Art: Downtown we are looking at the new building, the expansion of Point Park University, all those things count and we think that it means we'll be on an upswing. On Wood Street the historic blocks between Fourth and Fifth we see as a women's retail area and we are planning for that… We think the customers will continue to come and this will be successful.
The mayor has made downtown preservation with major new construction working harmoniously a priority of his… He's contracted with us to partner with the URA [Urban Redevelopment Autiority] to manage this work; we have eight buildings being restored right now on Wood Street and the mayor has been a leading light on this, and I don't know anywhere in the country that has this kind of relationship between the preservation community and the political one and all of us producing such excellent results.
Planning With Perspective
We've seen that historical preservation and renewal, like sustainable design, works best when planned with a long-term perspective. The first cost required for renovation may be intimidating. But there is a difference between cost and value. Choices for high value strategies tend to lead to buildings and environments of high value. Just as the establishment of early goals is critical to sustainable design, an allowance for surprises, unforeseen conditions and unexpected opportunities is part of the foresight required for the successful renovation of existing buildings. Sustainability strategies should have an eye towards the life cycle of the buildings in much the same manner as the renovation of historical buildings is best appreciated with a long-term perspective.

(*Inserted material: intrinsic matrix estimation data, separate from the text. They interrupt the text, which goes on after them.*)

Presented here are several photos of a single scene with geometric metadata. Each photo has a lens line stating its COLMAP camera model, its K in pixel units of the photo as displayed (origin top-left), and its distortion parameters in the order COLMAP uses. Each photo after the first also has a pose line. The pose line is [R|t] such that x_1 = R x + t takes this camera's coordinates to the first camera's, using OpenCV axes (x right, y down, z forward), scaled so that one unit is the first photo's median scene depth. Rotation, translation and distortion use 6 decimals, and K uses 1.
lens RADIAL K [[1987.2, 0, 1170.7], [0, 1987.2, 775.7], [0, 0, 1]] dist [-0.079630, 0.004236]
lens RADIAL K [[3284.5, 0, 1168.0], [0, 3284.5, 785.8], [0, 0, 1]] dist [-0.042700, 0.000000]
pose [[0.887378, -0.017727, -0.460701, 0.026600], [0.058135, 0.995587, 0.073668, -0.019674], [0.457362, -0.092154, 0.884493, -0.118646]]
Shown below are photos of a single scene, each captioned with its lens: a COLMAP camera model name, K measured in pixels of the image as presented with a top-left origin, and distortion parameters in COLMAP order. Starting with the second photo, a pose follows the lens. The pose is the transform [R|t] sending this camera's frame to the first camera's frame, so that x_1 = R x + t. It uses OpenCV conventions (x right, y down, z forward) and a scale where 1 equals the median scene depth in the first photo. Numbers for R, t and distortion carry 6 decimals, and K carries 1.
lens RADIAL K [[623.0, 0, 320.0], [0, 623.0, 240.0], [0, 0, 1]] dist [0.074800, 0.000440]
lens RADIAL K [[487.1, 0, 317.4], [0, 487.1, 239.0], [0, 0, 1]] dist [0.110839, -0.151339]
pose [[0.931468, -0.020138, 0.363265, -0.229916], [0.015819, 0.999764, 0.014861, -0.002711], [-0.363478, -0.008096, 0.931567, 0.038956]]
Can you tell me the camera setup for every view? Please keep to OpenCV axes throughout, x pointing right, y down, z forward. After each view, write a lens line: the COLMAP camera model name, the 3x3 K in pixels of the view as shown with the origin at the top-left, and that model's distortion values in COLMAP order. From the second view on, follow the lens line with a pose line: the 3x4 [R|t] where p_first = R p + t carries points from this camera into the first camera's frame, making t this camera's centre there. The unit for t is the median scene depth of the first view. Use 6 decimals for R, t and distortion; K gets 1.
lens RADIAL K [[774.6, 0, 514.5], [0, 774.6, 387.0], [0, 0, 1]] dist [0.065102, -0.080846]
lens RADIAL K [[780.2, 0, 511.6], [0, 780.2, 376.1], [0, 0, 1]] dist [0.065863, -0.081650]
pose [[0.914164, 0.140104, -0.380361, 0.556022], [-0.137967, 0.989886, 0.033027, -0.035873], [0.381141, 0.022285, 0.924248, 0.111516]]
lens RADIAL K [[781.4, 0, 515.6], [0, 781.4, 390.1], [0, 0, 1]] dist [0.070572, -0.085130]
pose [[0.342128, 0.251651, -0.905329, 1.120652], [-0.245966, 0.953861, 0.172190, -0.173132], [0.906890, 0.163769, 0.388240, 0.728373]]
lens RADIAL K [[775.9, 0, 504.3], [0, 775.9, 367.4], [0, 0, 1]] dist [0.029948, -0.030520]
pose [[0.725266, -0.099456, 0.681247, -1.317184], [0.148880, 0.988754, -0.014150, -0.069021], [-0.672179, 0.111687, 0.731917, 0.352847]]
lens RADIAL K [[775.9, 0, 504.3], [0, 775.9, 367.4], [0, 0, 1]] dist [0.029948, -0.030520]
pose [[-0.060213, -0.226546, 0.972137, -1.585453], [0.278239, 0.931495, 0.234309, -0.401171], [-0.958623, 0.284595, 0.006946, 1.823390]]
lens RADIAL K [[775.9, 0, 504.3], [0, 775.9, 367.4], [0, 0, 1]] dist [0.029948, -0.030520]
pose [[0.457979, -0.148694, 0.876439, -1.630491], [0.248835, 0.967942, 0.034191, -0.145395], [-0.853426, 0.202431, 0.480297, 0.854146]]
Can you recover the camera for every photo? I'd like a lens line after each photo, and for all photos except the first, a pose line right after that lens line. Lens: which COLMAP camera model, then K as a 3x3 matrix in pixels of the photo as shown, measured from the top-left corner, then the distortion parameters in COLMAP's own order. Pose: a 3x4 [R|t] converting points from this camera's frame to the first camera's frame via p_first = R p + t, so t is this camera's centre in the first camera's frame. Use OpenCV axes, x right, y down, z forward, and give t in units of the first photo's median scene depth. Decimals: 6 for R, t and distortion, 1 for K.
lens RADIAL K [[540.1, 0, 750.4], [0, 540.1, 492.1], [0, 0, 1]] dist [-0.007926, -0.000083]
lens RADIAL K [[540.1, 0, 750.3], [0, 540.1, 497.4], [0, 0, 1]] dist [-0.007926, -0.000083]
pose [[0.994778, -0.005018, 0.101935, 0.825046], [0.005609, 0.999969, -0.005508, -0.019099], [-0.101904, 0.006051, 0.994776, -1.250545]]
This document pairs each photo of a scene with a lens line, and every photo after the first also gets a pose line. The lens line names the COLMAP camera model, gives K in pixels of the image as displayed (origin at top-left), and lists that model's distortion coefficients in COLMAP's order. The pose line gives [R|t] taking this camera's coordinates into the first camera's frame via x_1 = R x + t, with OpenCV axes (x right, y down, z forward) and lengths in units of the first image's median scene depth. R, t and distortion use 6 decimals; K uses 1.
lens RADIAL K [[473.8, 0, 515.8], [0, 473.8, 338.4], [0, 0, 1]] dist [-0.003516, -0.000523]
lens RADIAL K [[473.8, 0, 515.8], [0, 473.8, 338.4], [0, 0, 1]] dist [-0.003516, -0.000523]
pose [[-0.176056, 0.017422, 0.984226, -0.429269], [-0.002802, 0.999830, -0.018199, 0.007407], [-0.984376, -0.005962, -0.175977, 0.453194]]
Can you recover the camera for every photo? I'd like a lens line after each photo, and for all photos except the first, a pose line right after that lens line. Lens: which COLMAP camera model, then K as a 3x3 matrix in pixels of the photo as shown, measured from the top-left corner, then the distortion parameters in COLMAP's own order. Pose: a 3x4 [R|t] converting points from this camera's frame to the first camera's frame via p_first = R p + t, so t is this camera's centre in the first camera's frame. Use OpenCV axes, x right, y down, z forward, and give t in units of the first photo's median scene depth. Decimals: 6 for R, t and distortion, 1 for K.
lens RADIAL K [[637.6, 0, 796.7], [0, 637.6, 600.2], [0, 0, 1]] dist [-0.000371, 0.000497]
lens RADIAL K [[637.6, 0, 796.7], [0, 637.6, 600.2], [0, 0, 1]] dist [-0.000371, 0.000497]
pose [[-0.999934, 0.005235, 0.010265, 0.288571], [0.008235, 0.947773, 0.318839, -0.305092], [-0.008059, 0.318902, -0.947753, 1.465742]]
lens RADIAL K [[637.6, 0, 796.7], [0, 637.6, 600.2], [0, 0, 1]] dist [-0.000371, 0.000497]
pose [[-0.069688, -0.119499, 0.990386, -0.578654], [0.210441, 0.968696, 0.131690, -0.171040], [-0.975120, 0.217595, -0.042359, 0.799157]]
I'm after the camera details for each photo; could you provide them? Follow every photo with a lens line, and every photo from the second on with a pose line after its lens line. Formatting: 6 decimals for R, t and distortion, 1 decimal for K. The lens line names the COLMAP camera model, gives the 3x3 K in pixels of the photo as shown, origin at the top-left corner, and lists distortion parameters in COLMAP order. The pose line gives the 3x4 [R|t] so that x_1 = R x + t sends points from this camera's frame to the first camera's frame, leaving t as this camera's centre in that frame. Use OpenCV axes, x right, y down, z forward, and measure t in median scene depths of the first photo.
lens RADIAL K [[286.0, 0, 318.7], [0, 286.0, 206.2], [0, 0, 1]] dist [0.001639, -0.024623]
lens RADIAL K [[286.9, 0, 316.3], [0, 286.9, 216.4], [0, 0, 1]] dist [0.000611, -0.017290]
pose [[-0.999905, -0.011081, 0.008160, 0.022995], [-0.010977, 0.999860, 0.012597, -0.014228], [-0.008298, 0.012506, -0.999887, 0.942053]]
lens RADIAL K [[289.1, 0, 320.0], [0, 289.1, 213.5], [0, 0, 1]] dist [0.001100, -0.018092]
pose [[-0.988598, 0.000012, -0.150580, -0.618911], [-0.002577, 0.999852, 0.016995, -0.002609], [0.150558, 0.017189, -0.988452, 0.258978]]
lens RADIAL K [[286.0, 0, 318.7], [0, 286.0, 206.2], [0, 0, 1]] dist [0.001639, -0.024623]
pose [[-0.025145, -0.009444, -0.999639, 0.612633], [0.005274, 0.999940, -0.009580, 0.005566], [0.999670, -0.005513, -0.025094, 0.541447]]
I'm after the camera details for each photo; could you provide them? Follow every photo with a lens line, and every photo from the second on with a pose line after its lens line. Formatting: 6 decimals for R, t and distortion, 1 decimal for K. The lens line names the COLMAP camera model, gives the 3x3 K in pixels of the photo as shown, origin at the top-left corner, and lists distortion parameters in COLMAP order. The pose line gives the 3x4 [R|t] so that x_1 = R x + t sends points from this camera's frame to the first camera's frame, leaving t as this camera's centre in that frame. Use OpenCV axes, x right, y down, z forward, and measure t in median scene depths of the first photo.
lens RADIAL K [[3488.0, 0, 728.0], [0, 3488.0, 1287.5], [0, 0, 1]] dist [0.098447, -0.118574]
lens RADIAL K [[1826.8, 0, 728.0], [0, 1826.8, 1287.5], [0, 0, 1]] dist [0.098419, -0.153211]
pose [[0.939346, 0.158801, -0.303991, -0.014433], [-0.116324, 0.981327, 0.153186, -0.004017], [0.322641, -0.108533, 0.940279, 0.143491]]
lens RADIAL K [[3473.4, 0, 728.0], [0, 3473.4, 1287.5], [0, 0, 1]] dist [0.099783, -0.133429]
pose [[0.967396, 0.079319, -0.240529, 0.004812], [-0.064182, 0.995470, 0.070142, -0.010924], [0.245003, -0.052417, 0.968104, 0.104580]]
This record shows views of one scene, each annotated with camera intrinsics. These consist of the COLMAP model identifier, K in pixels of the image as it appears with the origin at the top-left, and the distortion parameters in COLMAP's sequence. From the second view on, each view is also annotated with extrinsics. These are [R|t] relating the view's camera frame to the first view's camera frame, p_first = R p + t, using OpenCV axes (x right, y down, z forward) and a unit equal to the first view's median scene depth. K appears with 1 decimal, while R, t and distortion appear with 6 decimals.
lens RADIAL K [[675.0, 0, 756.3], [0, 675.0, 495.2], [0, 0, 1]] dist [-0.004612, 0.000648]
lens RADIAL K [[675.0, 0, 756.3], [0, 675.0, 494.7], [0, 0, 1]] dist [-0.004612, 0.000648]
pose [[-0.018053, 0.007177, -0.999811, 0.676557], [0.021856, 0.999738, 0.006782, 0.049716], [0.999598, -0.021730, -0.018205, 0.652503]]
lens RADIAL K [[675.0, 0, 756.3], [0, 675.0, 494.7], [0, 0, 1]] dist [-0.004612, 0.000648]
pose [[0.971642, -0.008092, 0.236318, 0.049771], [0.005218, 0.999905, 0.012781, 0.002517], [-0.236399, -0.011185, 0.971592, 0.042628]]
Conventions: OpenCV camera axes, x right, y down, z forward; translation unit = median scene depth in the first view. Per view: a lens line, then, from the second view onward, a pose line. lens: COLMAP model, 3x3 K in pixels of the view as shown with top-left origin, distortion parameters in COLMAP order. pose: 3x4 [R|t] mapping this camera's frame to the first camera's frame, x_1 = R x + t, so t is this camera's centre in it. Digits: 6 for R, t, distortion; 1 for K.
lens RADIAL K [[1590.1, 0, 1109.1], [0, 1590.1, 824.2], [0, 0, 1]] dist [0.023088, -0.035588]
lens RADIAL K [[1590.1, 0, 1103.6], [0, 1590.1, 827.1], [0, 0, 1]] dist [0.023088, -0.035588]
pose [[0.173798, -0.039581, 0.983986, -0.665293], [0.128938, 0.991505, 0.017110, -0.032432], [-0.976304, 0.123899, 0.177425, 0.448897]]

American cities big and small are retrofitting historic buildings for better environmental performance, and prominent landmarks like New York's Empire State and Chrysler Buildings have been making headlines by achieving LEED for Existing Buildings certification. In rust-belt cities like Pittsburgh, reviving old unused buildings creates great new spaces but can even breathe new life into an entire urban district.
In small and mid-sized cities across the US, cornerstone development projects have catalyzed some downtowns, bringing the local economy to pivot towards steady growth after decades of blight and recession. evolveEA helped developers and partners in Dubuque, Iowa bring about this type of change through the greening of the city's largest downtown building, the historic Roshek department store, earning LEED Platinum certification and national recognition. The project team's approach combined green building and historic preservation, galvanizing redevelopment in downtown Dubuque.
In Pittsburgh, old warehouses and factory buildings have been sustainably restored and converted into mixed-use complexes, and historic Market Square has become the revitalized center of downtown. Between 2008 and 2010 evolveEA worked with the Pittsburgh Opera to implement sustainable operations and certify its newly renovated historic space, the original Westinghouse Brake Factory (built in 1869). And in the East Liberty area, a Nabisco warehouse that was renovated to LEED standards became a vibrant shopping center and home to Google's Pittsburgh offices.
1. National Trust for Historic Preservation, January 2012, "The Greenest Building: Quantifying the Environmental Value of Building Reuse."